If a line in the data below contains the word "corners", copy it out.

[[ Given records open ]]

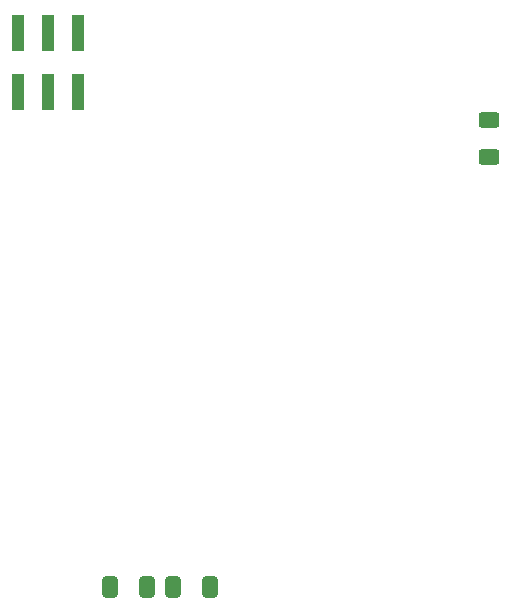
<source format=gbr>
%TF.GenerationSoftware,KiCad,Pcbnew,8.0.1-rc1*%
%TF.CreationDate,2024-06-22T18:19:48-07:00*%
%TF.ProjectId,AMS - CANBus - RGB - Pchannel,414d5320-2d20-4434-914e-427573202d20,rev?*%
%TF.SameCoordinates,Original*%
%TF.FileFunction,Paste,Top*%
%TF.FilePolarity,Positive*%
%FSLAX46Y46*%
G04 Gerber Fmt 4.6, Leading zero omitted, Abs format (unit mm)*
G04 Created by KiCad (PCBNEW 8.0.1-rc1) date 2024-06-22 18:19:48*
%MOMM*%
%LPD*%
G01*
G04 APERTURE LIST*
G04 Aperture macros list*
%AMRoundRect*
0 Rectangle with rounded corners*
0 $1 Rounding radius*
0 $2 $3 $4 $5 $6 $7 $8 $9 X,Y pos of 4 corners*
0 Add a 4 corners polygon primitive as box body*
4,1,4,$2,$3,$4,$5,$6,$7,$8,$9,$2,$3,0*
0 Add four circle primitives for the rounded corners*
1,1,$1+$1,$2,$3*
1,1,$1+$1,$4,$5*
1,1,$1+$1,$6,$7*
1,1,$1+$1,$8,$9*
0 Add four rect primitives between the rounded corners*
20,1,$1+$1,$2,$3,$4,$5,0*
20,1,$1+$1,$4,$5,$6,$7,0*
20,1,$1+$1,$6,$7,$8,$9,0*
20,1,$1+$1,$8,$9,$2,$3,0*%
G04 Aperture macros list end*
%ADD10RoundRect,0.250000X-0.625000X0.400000X-0.625000X-0.400000X0.625000X-0.400000X0.625000X0.400000X0*%
%ADD11RoundRect,0.250000X-0.412500X-0.650000X0.412500X-0.650000X0.412500X0.650000X-0.412500X0.650000X0*%
%ADD12R,1.000000X3.150000*%
%ADD13RoundRect,0.250000X0.412500X0.650000X-0.412500X0.650000X-0.412500X-0.650000X0.412500X-0.650000X0*%
G04 APERTURE END LIST*
D10*
%TO.C,R20*%
X183339349Y-77690905D03*
X183339349Y-80790905D03*
%TD*%
D11*
%TO.C,C3*%
X151260700Y-117190800D03*
X154385700Y-117190800D03*
%TD*%
D12*
%TO.C,J4*%
X148585100Y-70282000D03*
X148585100Y-75332000D03*
X146045100Y-70282000D03*
X146045100Y-75332000D03*
X143505100Y-70282000D03*
X143505100Y-75332000D03*
%TD*%
D13*
%TO.C,C5*%
X159785700Y-117178500D03*
X156660700Y-117178500D03*
%TD*%
M02*

</source>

[[ Given records closed ]]

Exercise response —
0 Rectangle with rounded corners*
0 $2 $3 $4 $5 $6 $7 $8 $9 X,Y pos of 4 corners*
0 Add a 4 corners polygon primitive as box body*
0 Add four circle primitives for the rounded corners*
0 Add four rect primitives between the rounded corners*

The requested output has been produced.